Investigating Social Inequality Using Big Data and Machine Learning Methods



Song Ma



Social inequality is a key issue that faces our society. What factors give rise to and perpetuate social inequality, and how can we reduce such inequality? This issue attracts researchers from different fields such as economics, sociology, psychology, and political science, as well as policymakers and practitioners from different backgrounds who aim to improve social equality and welfare. Despite much progress made in recent research, tracing these factors is still difficult---they often influence various dimensions of everyday life in subtle ways, presenting challenges to data collection, measurement, and analysis, which in turn impose limits on research.

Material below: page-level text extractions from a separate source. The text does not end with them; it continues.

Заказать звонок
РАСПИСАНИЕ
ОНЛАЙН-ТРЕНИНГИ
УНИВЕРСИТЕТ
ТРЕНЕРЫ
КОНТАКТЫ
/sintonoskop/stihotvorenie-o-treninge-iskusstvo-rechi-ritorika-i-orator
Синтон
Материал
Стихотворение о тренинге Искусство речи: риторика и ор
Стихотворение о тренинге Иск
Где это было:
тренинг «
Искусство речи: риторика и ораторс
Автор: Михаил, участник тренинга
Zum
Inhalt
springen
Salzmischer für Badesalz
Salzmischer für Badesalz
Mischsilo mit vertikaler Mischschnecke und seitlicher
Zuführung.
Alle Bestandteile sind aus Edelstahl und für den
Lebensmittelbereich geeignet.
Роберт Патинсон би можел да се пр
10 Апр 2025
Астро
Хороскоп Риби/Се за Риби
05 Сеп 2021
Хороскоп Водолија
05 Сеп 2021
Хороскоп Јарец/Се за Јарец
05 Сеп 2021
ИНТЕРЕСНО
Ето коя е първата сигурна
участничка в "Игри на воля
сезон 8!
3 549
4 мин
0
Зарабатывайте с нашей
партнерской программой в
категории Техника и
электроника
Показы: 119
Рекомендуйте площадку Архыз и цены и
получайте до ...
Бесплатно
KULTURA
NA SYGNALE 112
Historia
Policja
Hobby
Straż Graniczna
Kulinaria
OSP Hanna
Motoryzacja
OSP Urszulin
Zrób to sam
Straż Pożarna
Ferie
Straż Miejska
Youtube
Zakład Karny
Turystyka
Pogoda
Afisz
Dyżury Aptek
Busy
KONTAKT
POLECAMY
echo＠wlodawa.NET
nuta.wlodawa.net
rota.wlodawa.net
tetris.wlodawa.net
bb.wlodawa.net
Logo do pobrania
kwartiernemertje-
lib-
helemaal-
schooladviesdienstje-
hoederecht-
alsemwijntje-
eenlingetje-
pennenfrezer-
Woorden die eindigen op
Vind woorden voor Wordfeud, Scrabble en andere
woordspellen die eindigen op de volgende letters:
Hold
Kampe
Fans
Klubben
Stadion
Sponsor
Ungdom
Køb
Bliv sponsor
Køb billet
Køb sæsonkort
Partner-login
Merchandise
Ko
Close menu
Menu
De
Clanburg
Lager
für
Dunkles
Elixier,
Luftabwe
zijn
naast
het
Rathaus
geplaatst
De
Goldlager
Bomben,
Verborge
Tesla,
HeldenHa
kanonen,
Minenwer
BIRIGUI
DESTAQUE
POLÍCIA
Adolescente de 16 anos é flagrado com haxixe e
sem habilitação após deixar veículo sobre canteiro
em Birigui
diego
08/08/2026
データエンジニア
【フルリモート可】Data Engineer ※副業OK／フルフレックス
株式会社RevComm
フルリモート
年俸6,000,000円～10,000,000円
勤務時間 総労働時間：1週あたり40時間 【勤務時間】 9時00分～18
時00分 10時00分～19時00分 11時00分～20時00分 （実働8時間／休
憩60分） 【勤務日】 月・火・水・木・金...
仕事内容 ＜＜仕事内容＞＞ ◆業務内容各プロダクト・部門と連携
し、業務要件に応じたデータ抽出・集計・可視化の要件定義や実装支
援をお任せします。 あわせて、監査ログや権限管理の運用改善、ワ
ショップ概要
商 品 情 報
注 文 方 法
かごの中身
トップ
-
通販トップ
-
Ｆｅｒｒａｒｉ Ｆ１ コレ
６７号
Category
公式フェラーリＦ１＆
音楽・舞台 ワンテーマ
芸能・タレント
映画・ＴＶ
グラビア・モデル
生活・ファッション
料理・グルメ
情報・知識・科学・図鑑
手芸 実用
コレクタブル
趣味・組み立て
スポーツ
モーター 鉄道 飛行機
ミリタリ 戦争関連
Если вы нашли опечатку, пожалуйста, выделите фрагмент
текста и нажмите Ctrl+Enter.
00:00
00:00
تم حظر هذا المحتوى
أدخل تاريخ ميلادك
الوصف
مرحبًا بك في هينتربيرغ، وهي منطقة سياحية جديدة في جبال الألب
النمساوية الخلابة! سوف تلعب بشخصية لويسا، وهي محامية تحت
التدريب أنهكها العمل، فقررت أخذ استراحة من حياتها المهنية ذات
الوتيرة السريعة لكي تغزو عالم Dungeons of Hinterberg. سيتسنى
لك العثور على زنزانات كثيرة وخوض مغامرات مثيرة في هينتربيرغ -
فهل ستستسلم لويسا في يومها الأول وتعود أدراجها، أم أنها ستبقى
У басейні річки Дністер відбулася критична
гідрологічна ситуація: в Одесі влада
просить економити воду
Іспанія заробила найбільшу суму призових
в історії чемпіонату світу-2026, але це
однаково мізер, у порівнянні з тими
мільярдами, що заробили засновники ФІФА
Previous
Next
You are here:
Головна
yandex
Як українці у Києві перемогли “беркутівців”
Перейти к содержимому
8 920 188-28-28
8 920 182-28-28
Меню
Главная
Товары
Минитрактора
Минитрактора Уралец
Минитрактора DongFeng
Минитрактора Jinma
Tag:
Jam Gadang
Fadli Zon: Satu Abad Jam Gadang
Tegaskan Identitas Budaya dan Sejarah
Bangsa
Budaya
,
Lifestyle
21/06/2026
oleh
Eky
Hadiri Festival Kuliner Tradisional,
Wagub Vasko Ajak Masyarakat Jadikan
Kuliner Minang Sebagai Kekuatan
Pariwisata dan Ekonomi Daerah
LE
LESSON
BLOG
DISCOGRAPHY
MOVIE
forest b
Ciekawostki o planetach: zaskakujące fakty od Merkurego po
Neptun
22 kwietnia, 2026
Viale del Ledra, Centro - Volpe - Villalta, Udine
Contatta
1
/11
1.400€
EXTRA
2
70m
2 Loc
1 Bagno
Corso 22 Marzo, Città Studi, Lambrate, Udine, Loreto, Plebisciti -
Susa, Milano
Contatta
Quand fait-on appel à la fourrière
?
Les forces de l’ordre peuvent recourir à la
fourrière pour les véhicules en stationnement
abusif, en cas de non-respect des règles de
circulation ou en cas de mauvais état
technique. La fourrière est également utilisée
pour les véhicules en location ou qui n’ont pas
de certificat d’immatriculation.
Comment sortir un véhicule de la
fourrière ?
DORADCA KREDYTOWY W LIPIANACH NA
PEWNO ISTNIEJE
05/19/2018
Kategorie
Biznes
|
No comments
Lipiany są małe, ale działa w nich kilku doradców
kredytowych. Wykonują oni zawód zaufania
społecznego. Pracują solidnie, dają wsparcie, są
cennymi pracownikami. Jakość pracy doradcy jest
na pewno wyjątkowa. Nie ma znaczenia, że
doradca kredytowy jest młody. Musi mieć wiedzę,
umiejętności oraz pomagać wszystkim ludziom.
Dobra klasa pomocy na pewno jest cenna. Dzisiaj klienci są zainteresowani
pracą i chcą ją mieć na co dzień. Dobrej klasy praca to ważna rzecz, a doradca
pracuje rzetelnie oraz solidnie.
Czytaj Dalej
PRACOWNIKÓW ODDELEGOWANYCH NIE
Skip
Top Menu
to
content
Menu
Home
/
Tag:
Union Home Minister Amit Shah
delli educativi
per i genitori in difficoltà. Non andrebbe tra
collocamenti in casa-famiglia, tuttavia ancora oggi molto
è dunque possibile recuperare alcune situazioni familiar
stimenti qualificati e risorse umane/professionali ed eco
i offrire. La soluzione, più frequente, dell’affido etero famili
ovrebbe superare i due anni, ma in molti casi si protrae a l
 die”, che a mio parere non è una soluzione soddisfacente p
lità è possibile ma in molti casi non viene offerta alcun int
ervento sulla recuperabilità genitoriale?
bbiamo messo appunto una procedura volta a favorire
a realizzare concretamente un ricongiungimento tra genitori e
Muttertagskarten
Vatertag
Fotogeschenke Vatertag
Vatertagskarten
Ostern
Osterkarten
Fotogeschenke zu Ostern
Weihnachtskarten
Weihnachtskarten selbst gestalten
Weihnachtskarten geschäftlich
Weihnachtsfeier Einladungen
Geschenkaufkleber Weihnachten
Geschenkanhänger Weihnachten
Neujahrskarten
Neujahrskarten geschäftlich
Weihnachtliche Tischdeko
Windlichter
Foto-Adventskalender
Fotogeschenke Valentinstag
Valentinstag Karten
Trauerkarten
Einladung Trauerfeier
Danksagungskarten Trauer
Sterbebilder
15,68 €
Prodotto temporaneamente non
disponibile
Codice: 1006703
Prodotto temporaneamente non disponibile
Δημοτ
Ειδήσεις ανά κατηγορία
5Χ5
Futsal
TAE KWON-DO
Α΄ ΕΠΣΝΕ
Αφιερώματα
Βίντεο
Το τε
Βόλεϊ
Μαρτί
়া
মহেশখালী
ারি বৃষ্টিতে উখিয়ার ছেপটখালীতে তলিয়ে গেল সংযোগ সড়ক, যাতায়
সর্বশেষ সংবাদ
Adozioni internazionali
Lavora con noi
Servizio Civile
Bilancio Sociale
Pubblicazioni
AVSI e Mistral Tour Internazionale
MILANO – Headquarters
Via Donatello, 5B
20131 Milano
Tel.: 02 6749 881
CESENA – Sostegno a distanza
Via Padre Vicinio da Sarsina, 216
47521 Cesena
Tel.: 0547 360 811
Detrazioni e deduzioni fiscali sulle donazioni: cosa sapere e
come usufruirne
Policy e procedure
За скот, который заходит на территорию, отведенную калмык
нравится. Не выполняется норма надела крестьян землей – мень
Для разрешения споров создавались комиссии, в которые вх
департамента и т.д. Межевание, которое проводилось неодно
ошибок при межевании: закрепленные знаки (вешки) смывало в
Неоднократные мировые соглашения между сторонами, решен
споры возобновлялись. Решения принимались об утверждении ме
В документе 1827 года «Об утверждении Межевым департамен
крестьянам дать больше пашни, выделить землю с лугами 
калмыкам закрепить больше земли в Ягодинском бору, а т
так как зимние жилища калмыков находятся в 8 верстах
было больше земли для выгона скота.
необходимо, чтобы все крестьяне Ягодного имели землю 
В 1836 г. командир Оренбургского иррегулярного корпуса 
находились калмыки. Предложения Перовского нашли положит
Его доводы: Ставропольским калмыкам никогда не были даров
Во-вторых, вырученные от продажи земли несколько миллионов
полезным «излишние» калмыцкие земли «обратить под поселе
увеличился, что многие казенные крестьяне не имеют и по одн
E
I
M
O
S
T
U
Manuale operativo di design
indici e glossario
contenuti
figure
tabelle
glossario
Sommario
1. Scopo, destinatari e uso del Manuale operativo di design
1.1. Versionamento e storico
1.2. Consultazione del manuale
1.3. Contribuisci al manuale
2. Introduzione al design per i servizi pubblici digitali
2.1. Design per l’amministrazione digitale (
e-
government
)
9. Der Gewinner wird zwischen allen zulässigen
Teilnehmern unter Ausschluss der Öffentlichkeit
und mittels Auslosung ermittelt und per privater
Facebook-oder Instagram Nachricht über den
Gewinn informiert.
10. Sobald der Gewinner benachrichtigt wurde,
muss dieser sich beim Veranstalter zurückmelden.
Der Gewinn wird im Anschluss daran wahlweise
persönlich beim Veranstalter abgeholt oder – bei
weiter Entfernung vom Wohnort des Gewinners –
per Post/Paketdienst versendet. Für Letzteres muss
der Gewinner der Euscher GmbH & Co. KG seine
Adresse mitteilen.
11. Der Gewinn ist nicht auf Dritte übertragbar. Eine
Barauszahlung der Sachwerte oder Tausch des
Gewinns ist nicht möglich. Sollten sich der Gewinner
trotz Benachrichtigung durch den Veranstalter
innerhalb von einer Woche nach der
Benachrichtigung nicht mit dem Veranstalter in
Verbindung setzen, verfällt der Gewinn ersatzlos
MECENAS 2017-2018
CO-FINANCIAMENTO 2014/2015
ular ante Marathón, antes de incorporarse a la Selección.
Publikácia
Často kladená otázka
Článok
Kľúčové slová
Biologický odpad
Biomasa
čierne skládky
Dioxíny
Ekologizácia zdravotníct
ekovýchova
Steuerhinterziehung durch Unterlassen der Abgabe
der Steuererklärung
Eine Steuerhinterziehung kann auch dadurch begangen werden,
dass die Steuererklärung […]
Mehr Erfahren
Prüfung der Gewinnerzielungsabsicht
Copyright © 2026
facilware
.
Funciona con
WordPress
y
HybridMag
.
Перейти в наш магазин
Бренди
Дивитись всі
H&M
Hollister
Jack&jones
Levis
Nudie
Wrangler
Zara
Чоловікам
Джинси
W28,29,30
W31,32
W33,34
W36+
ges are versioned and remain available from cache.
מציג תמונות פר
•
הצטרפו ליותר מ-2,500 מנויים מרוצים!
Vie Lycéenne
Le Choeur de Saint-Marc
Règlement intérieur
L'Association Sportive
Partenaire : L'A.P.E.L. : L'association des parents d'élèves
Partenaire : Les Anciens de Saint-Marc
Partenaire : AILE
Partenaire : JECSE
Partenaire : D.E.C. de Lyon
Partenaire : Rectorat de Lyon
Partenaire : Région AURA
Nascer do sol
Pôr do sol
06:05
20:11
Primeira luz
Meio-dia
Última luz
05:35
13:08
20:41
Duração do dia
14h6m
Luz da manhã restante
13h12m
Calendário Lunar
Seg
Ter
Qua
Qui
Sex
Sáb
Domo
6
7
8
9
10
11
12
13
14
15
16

This proposed research plans to empirically investigate the source of social inequality and explore potential solutions by collecting and using novel big data and by conducting field experiments, all assisted by machine learning (ML) and AI technologies. The research will focus on four areas: (i) inequality in higher education and access to skills and knowledge (using large-scale data on university student records, course offering catalog, and syllabus texts), (ii) inequality in financial markets (using financial advertisement video data and video processing techniques), (iii) inequality in innovation and startup opportunities (combining detailed startup funding application documents and their pitch recordings), and (iv) technology (ML/AI)-based interventions that may improve equality in the labor market. In exploring these dimensions, my collaborators, across different universities and fields, and I will examine different forms of social inequality such as gender inequality, racial inequality, and social mobility across different income groups.

The research program's main methodological innovation is to build and share new big data sets and to develop new big data and ML-based methods for other researchers. To do so, we will collect data sets of texts, images, and videos and will develop a comprehensive set of empirical tools. The proposed research is also embedded in an education plan that mentors young researchers (including predoctoral research associates, Ph.D. students), disseminates findings to policymakers, and engages practitioners interested in using the research findings to change real-world practices and to improve social equality.



Candidates should have quantitative and coding skills, especially experience in general purpose languages like Python and Julia and statistical languages like Stata or R.

  • Candidates are expected to perform large scale textual analysis, so exposure to related methodologies is a big plus.
  • Exposure/knowledge of Machine Learning is a plus, but not required. The candidate should be open to learn such skills over the research period.
  • The work will primarily use LINUX, so exposure of Linux and Cluster server computing is strongly recommended, but training can be provided if needed
  • Preference will be given to detail-oriented applicants

Candidates need not be economics majors, though they should have experience with economics. We welcome applicants from other fields such as, but not limited to, computer science, engineering, mathematics, political science, psychology, and statistics. A love of working with data—cleaning it, understanding it, and presenting it in enlightening ways—is essential for this position.